* **AIM OF THE EXERCISE**:
Restate the whole listing below word for word and keep the images out.
○ ○ ○ ○
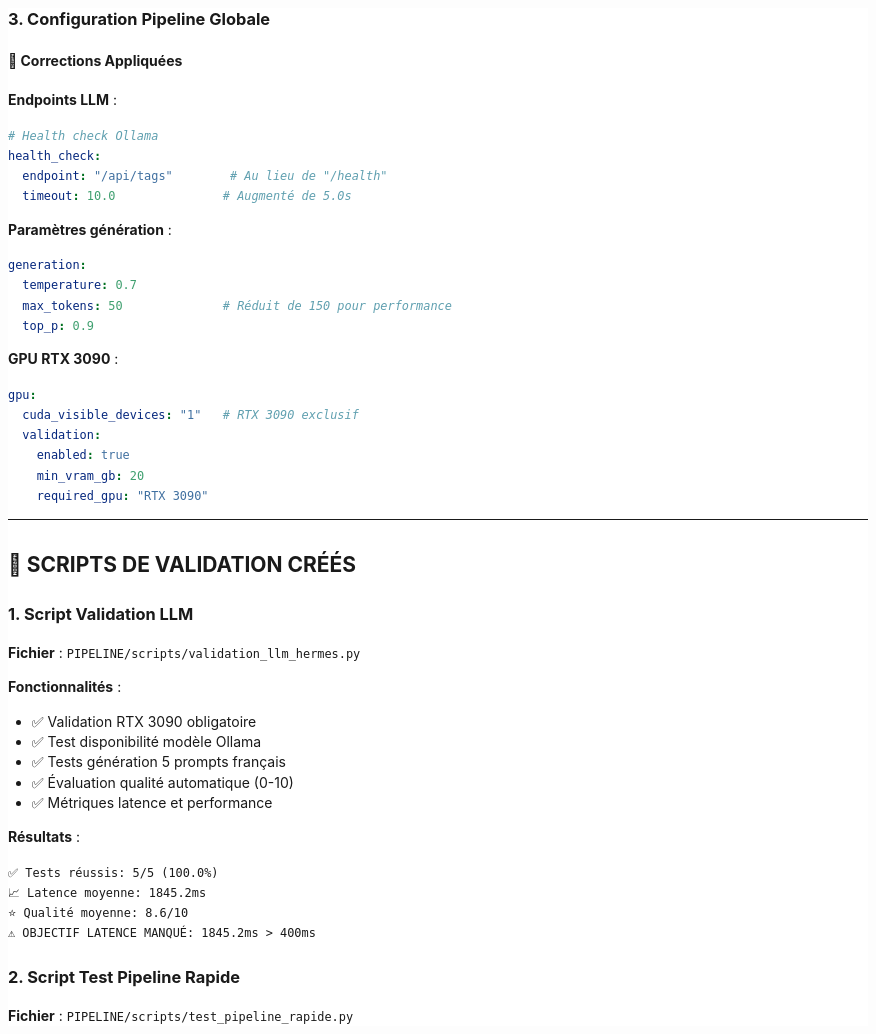 
### **3. Configuration Pipeline Globale**

#### **🔧 Corrections Appliquées**

**Endpoints LLM** :
```yaml
# Health check Ollama
health_check:
  endpoint: "/api/tags"        # Au lieu de "/health"
  timeout: 10.0               # Augmenté de 5.0s
```

**Paramètres génération** :
```yaml
generation:
  temperature: 0.7
  max_tokens: 50              # Réduit de 150 pour performance
  top_p: 0.9
```

**GPU RTX 3090** :
```yaml
gpu:
  cuda_visible_devices: "1"   # RTX 3090 exclusif
  validation:
    enabled: true
    min_vram_gb: 20
    required_gpu: "RTX 3090"
```

---

## 🧪 **SCRIPTS DE VALIDATION CRÉÉS**

### **1. Script Validation LLM**
**Fichier** : `PIPELINE/scripts/validation_llm_hermes.py`

**Fonctionnalités** :
- ✅ Validation RTX 3090 obligatoire
- ✅ Test disponibilité modèle Ollama
- ✅ Tests génération 5 prompts français
- ✅ Évaluation qualité automatique (0-10)
- ✅ Métriques latence et performance

**Résultats** :
```
✅ Tests réussis: 5/5 (100.0%)
📈 Latence moyenne: 1845.2ms
⭐ Qualité moyenne: 8.6/10
⚠️ OBJECTIF LATENCE MANQUÉ: 1845.2ms > 400ms
```

### **2. Script Test Pipeline Rapide**
**Fichier** : `PIPELINE/scripts/test_pipeline_rapide.py`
○ ○ ○ ○
* **RESULT**:
### **3. Configuration Pipeline Globale**

#### **🔧 Corrections Appliquées**

**Endpoints LLM** :
```yaml
# Health check Ollama
health_check:
  endpoint: "/api/tags"        # Au lieu de "/health"
  timeout: 10.0               # Augmenté de 5.0s
```

**Paramètres génération** :
```yaml
generation:
  temperature: 0.7
  max_tokens: 50              # Réduit de 150 pour performance
  top_p: 0.9
```

**GPU RTX 3090** :
```yaml
gpu:
  cuda_visible_devices: "1"   # RTX 3090 exclusif
  validation:
    enabled: true
    min_vram_gb: 20
    required_gpu: "RTX 3090"
```

---

## 🧪 **SCRIPTS DE VALIDATION CRÉÉS**

### **1. Script Validation LLM**
**Fichier** : `PIPELINE/scripts/validation_llm_hermes.py`

**Fonctionnalités** :
- ✅ Validation RTX 3090 obligatoire
- ✅ Test disponibilité modèle Ollama
- ✅ Tests génération 5 prompts français
- ✅ Évaluation qualité automatique (0-10)
- ✅ Métriques latence et performance

**Résultats** :
```
✅ Tests réussis: 5/5 (100.0%)
📈 Latence moyenne: 1845.2ms
⭐ Qualité moyenne: 8.6/10
⚠️ OBJECTIF LATENCE MANQUÉ: 1845.2ms > 400ms
```

### **2. Script Test Pipeline Rapide**
**Fichier** : `PIPELINE/scripts/test_pipeline_rapide.py`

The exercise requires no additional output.